Johanna’s mum arranged for her to attend college in another area. On her first visit, she met a man called Lee in the neighbourhood, and he took her for a drink. She found it hard to fit in at college as the other students already knew each other, and she continued seeing Lee. 

Around this time, Lee started being emotionally abusive, not turning up when he said he would and being distant with her. Once he told her that if she slept with his friend he would give her money. She did, because she felt she didn’t have a choice, but he didn’t give her any money.

Soon after, he told Johanna she needed to ‘shadow’ a girl who was working in another city. When she said she couldn’t go, Lee beat her up. She says that the next morning she apologised to him for ‘letting him down’ and that night she went out with the other girl. She sat in a car as the girl had sex with men for money. 

The next time she went out, she had sex with ‘punters’. She was arrested for prostitution and cautioned. 
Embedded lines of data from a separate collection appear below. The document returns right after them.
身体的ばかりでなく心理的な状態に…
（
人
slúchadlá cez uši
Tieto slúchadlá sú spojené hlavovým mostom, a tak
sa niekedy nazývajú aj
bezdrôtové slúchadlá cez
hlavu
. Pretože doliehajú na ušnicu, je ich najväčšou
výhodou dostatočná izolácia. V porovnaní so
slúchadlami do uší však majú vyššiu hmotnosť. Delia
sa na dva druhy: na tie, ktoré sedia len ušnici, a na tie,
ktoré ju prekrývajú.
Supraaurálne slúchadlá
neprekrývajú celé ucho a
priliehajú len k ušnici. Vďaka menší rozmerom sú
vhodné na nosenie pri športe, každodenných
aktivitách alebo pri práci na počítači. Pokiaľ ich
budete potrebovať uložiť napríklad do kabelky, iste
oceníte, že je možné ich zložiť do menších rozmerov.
She continued working as a prostitute as Lee trafficked her around different towns. Sometimes she worked on the streets, other times in massage parlours. 
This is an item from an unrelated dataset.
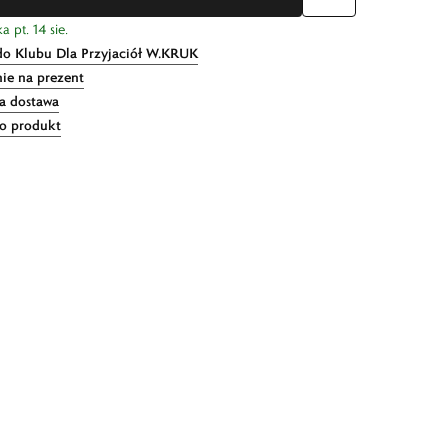
 pt. 14 sie.
do Klubu Dla Przyjaciół W.KRUK
ie na prezent
 dostawa
 o produkt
Johanna was frequently arrested, but by this time she was in her mid teens and she says the police didn’t seem to know what to do with her. Other girls she knew who were arrested were treated as children and had social workers, and Johanna says she felt jealous of them for this.  

After a court appearance she was placed in a refuge, but most of the girls there were in the same position as her. Many of them were self-harming and taking overdoses. Johanna says that punters and pimps were constantly at the refuge and staff must have known what was going on. 
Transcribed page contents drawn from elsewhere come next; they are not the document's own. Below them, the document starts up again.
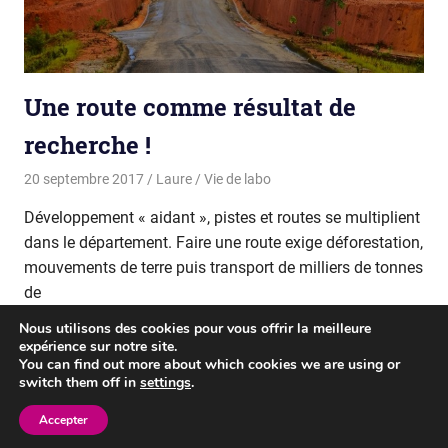
Une route comme résultat de
recherche !
20 septembre 2017
Laure
Vie de labo
Développement « aidant », pistes et routes se multiplient
dans le département. Faire une route exige déforestation,
mouvements de terre puis transport de milliers de tonnes
de
Nous utilisons des cookies pour vous offrir la meilleure
READ MORE
expérience sur notre site.
You can find out more about which cookies we are using or
switch them off in
settings
.
WordPress Theme: Gridbox by ThemeZee.
Accepter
Lee was sent to prison, and Johanna was ‘taken over’ by a new pimp. He beat her and raped her. She went to the police but they said if she went to court, the court would be told she was a prostitute, so she didn’t proceed and went back on the streets. She said she would try to get picked up by the police as often as possible so she could be safe in a police car.

Around this time she met a boy she had known at school and started a relationship with him. She became pregnant and was excited at the thought of being a mother. When Lee came out of prison, she told him, hoping he would not make her work as a prostitute because of her pregnancy, but he told her to ‘get rid of it’ and beat her viciously.

Johanna took an overdose and ended up in hospital for a week. She saw a psychiatrist but says she didn’t know how to start telling him about her life, and he walked out when she tried. 

Johanna has suffered with low self-esteem, depression and anxiety. She has asked to see her files but social services say they have lost them, and the police records contained little detail of all her arrests. 

Looking back at her early life, Johanna wishes that there had been support staff at her school that she could have talked to. She feels that social workers and other people involved with children need to start ‘reading between the lines’. She says that if she’d had someone to turn to, she ‘might have been able to get out earlier’.

She adds that her mother, as a single parent, needed more support.

Despite everything, Johanna managed to get a university place via an access course, and has completed a degree.